▸ Data to use
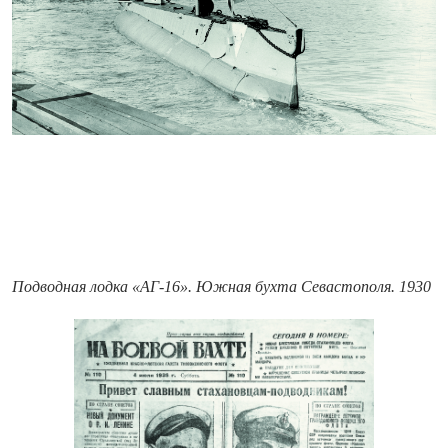
Подводная лодка «АГ-16». Южная бухта Севастополя. 1930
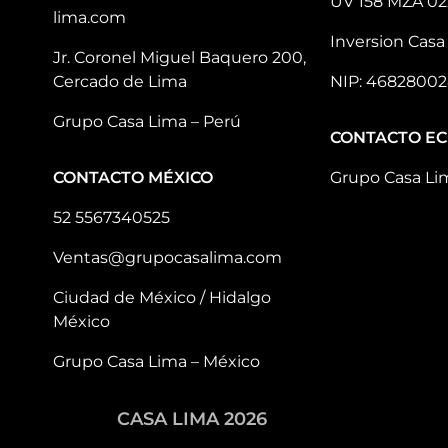
UV 158 MZA 02
lima.com
Inversion Casa 
Jr. Coronel Miguel Baquero 200,
Cercado de Lima
NIP: 46828002
Grupo Casa Lima – Perú
CONTACTO E
CONTACTO MÉXICO
Grupo Casa Li
52 5567340525
Ventas@grupocasalima.com
Ciudad de México / Hidalgo
México
Grupo Casa Lima – México
CASA LIMA 2026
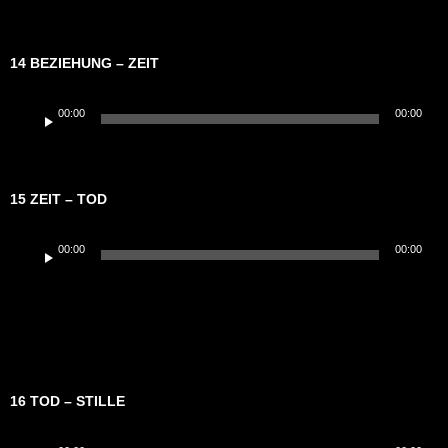
14 BEZIEHUNG – ZEIT
Audio-
00:00
00:00
Player
15 ZEIT – TOD
Audio-
00:00
00:00
Player
16 TOD – STILLE
Audio-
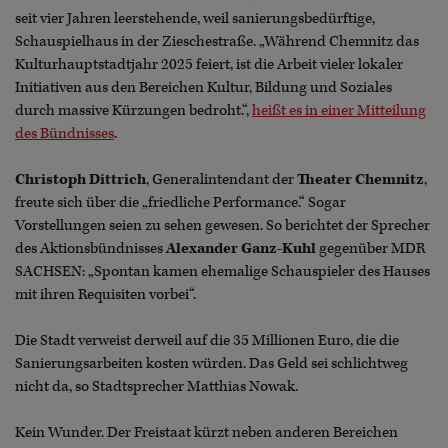
seit vier Jahren leerstehende, weil sanierungsbedürftige,
Schauspielhaus in der Zieschestraße. „Während Chemnitz das
Kulturhauptstadtjahr 2025 feiert, ist die Arbeit vieler lokaler
Initiativen aus den Bereichen Kultur, Bildung und Soziales
durch massive Kürzungen bedroht.“,
heißt es in einer Mitteilung
des Bündnisses
.
Christoph Dittrich
, Generalintendant der
Theater Chemnitz
,
freute sich über die „friedliche Performance.“ Sogar
Vorstellungen seien zu sehen gewesen. So berichtet der Sprecher
des Aktionsbündnisses
Alexander Ganz-Kuhl
gegenüber MDR
SACHSEN: „Spontan kamen ehemalige Schauspieler des Hauses
mit ihren Requisiten vorbei“.
Die Stadt verweist derweil auf die 35 Millionen Euro, die die
Sanierungsarbeiten kosten würden. Das Geld sei schlichtweg
nicht da, so Stadtsprecher Matthias Nowak.
Kein Wunder. Der Freistaat kürzt neben anderen Bereichen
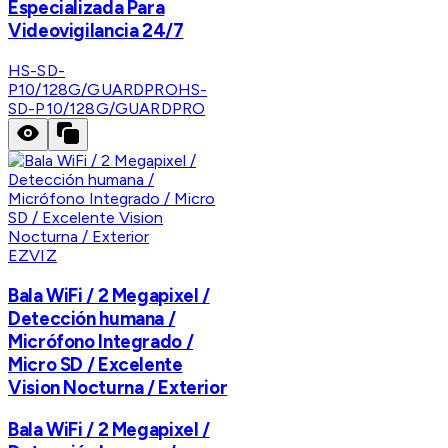
Especializada Para
Videovigilancia 24/7
HS-SD-
P10/128G/GUARDPRO
HS-
SD-P10/128G/GUARDPRO
EZVIZ
Bala WiFi / 2 Megapixel /
Detección humana /
Micrófono Integrado /
Micro SD / Excelente
Vision Nocturna / Exterior
Bala WiFi / 2 Megapixel /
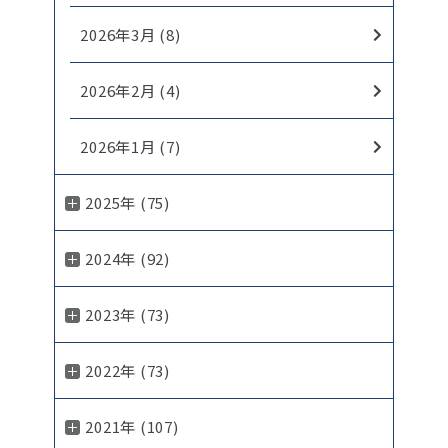
2026年3月 (8)
2026年2月 (4)
2026年1月 (7)
2025年 (75)
2024年 (92)
2023年 (73)
2022年 (73)
2021年 (107)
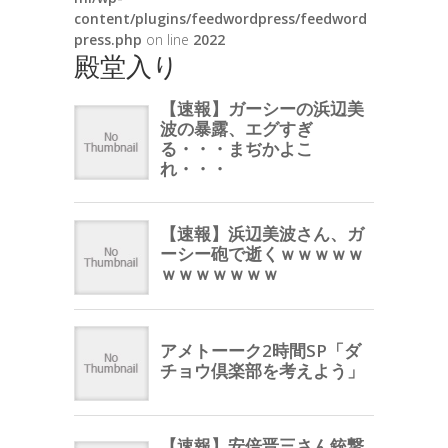
content/plugins/feedwordpress/feedword
press.php
on line
2022
殿堂入り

▸ Work request
An exact reproduction of the data is required, with pictures excluded.

▸ The answer
Подводная лодка «АГ-16». Южная бухта Севастополя. 1930
UV 158 MZA 02
lima.com
Inversion Casa 
Jr. Coronel Miguel Baquero 200,
Cercado de Lima
NIP: 46828002
Grupo Casa Lima – Perú
CONTACTO E
CONTACTO MÉXICO
Grupo Casa Li
52 5567340525
Ventas@grupocasalima.com
Ciudad de México / Hidalgo
México
Grupo Casa Lima – México
CASA LIMA 2026
14 BEZIEHUNG – ZEIT
Audio-
00:00
00:00
Player
15 ZEIT – TOD
Audio-
00:00
00:00
Player
16 TOD – STILLE
Audio-
seit vier Jahren leerstehende, weil sanierungsbedürftige,
Schauspielhaus in der Zieschestraße. „Während Chemnitz das
Kulturhauptstadtjahr 2025 feiert, ist die Arbeit vieler lokaler
Initiativen aus den Bereichen Kultur, Bildung und Soziales
durch massive Kürzungen bedroht.“,
heißt es in einer Mitteilung
des Bündnisses
.
Christoph Dittrich
, Generalintendant der
Theater Chemnitz
,
freute sich über die „friedliche Performance.“ Sogar
Vorstellungen seien zu sehen gewesen. So berichtet der Sprecher
des Aktionsbündnisses
Alexander Ganz-Kuhl
gegenüber MDR
SACHSEN: „Spontan kamen ehemalige Schauspieler des Hauses
mit ihren Requisiten vorbei“.
Die Stadt verweist derweil auf die 35 Millionen Euro, die die
Sanierungsarbeiten kosten würden. Das Geld sei schlichtweg
nicht da, so Stadtsprecher Matthias Nowak.
Kein Wunder. Der Freistaat kürzt neben anderen Bereichen
Especializada Para
Videovigilancia 24/7
HS-SD-
P10/128G/GUARDPRO
HS-
SD-P10/128G/GUARDPRO
EZVIZ
Bala WiFi / 2 Megapixel /
Detección humana /
Micrófono Integrado /
Micro SD / Excelente
Vision Nocturna / Exterior
Bala WiFi / 2 Megapixel /
2026年3月 (8)
2026年2月 (4)
2026年1月 (7)
2025年 (75)
2024年 (92)
2023年 (73)
2022年 (73)
2021年 (107)
content/plugins/feedwordpress/feedword
press.php
on line
2022
殿堂入り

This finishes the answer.